== Data section ==

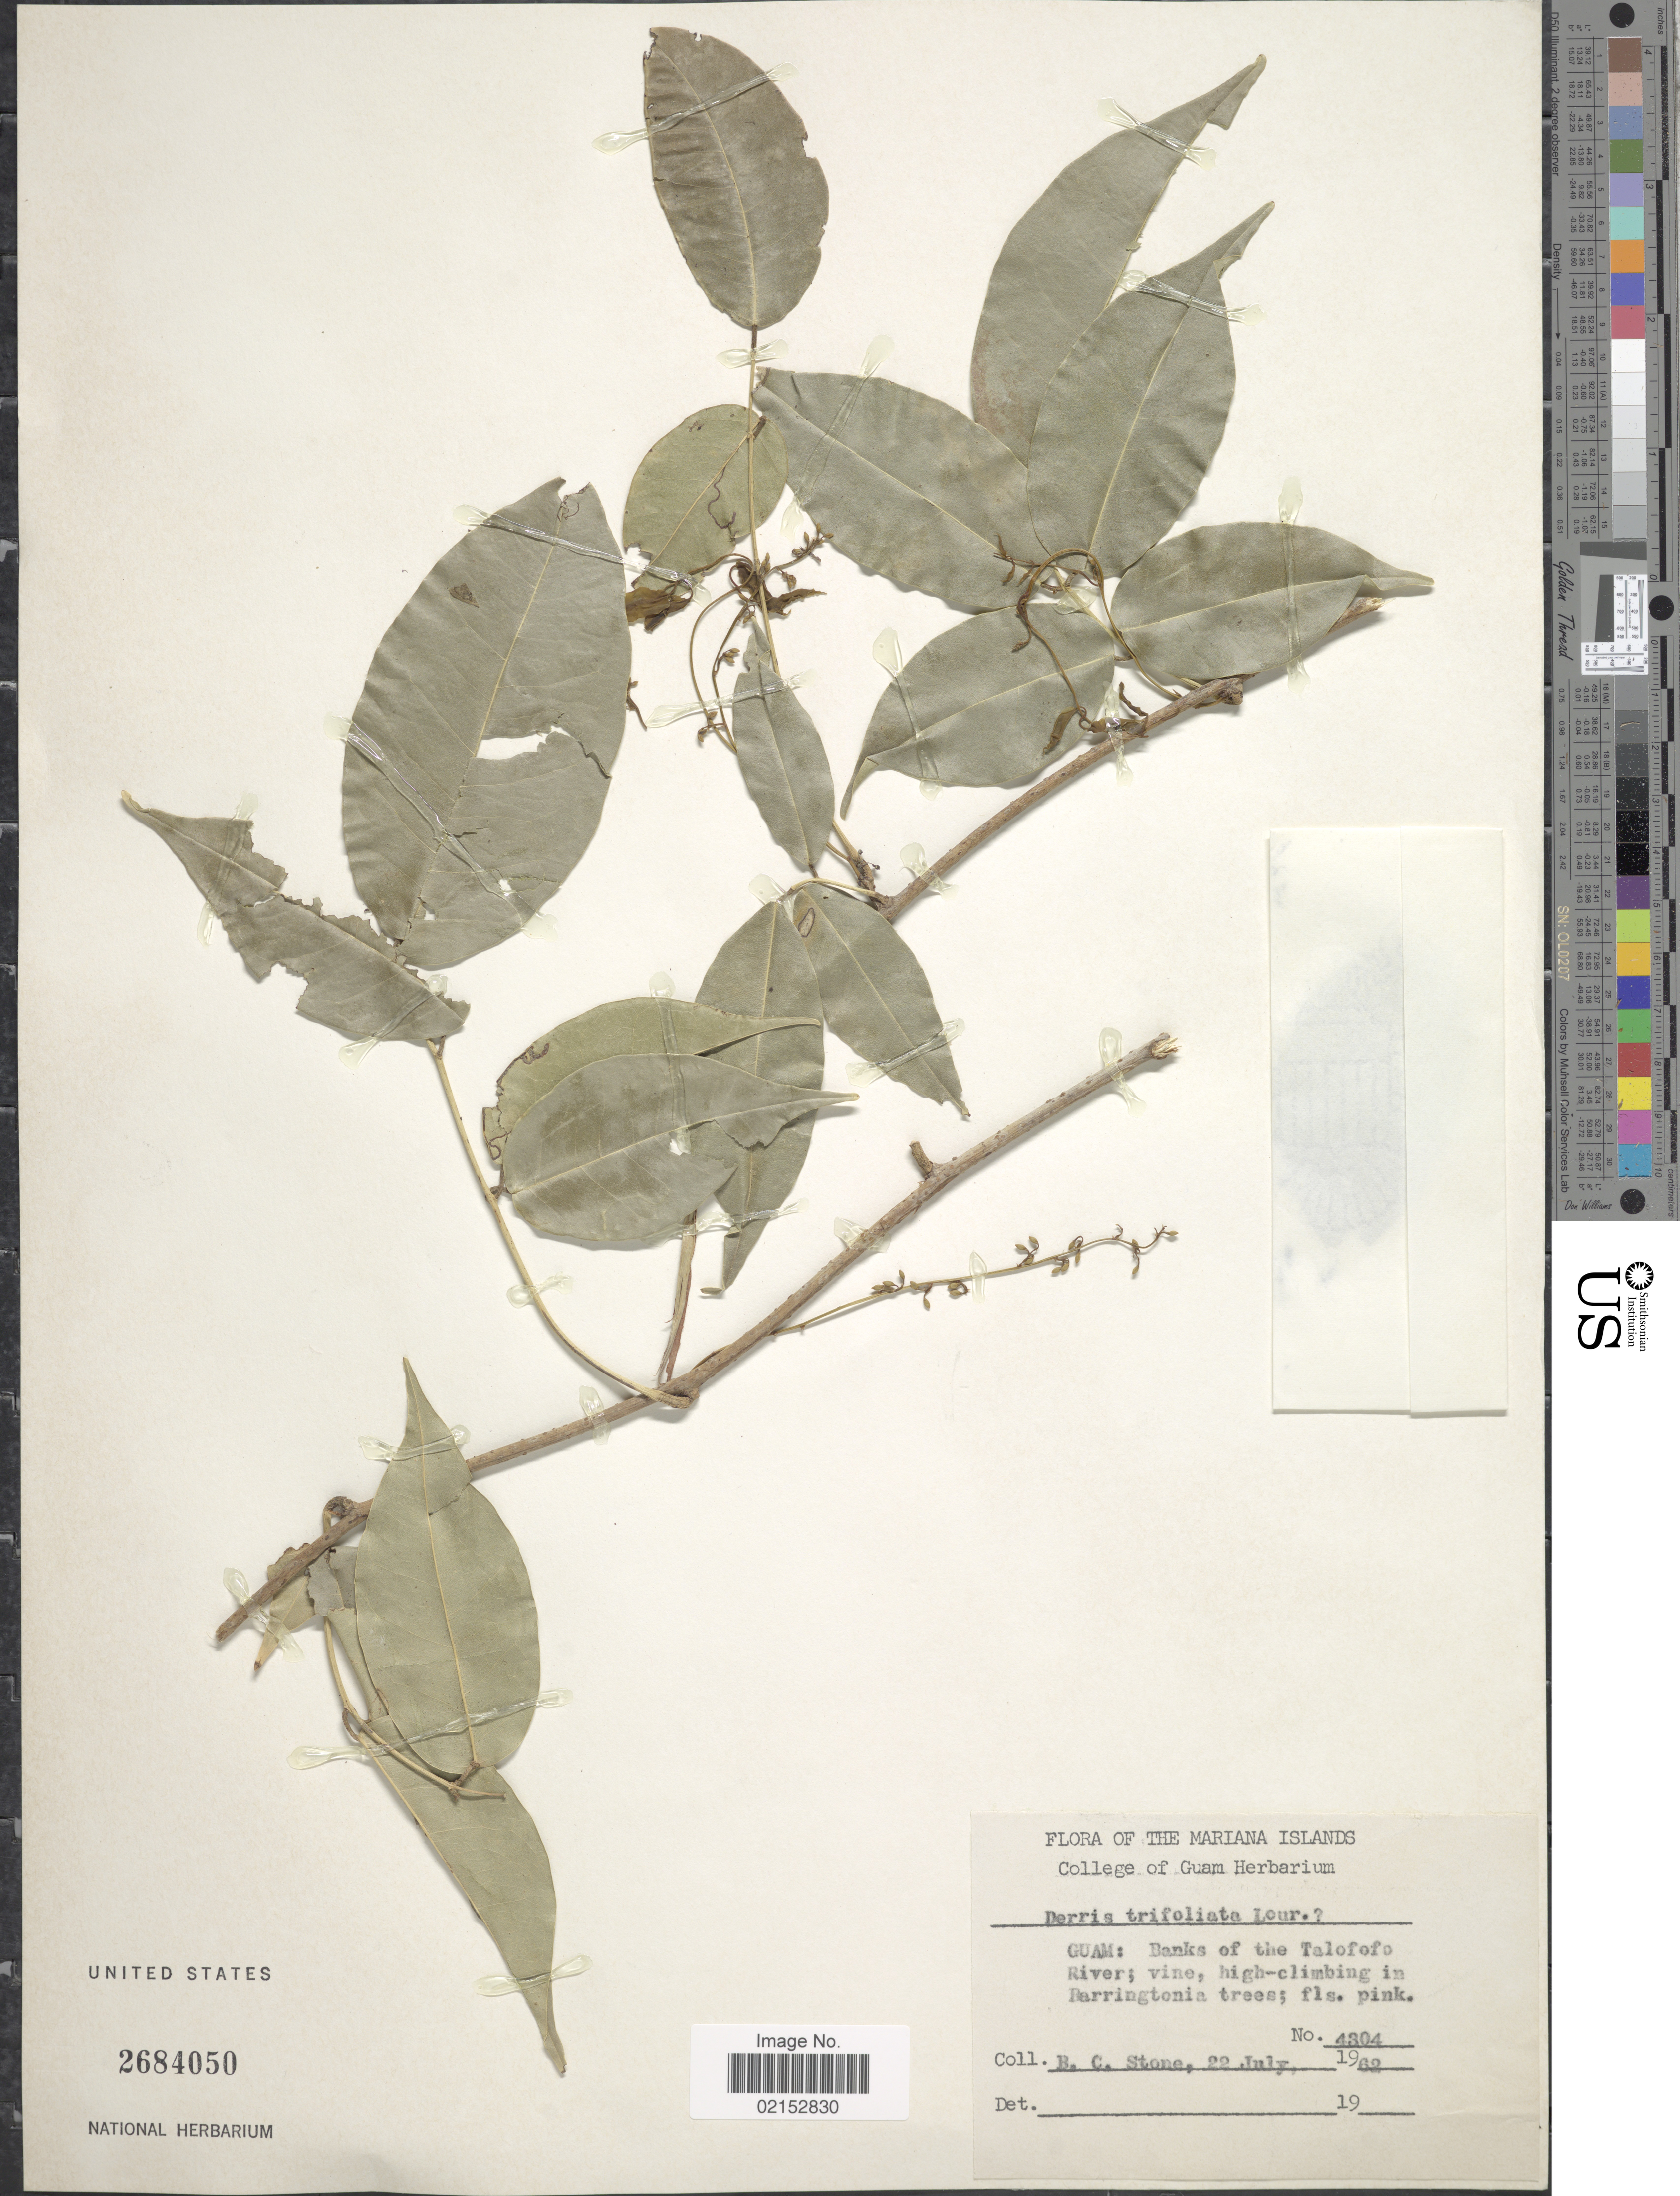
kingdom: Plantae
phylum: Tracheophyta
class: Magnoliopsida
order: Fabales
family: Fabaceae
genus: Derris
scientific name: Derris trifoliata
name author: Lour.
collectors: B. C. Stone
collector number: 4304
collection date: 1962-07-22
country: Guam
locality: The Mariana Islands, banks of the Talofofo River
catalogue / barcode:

===

## Given exercise
Arrange all of the rows above as a numbered list, leaving out any blank lines and omitting the pictures.

## Complete response
1. kingdom: Plantae
2. phylum: Tracheophyta
3. class: Magnoliopsida
4. order: Fabales
5. family: Fabaceae
6. genus: Derris
7. scientific name: Derris trifoliata
8. name author: Lour.
9. collectors: B. C. Stone
10. collector number: 4304
11. collection date: 1962-07-22
12. country: Guam
13. locality: The Mariana Islands, banks of the Talofofo River
14. catalogue / barcode:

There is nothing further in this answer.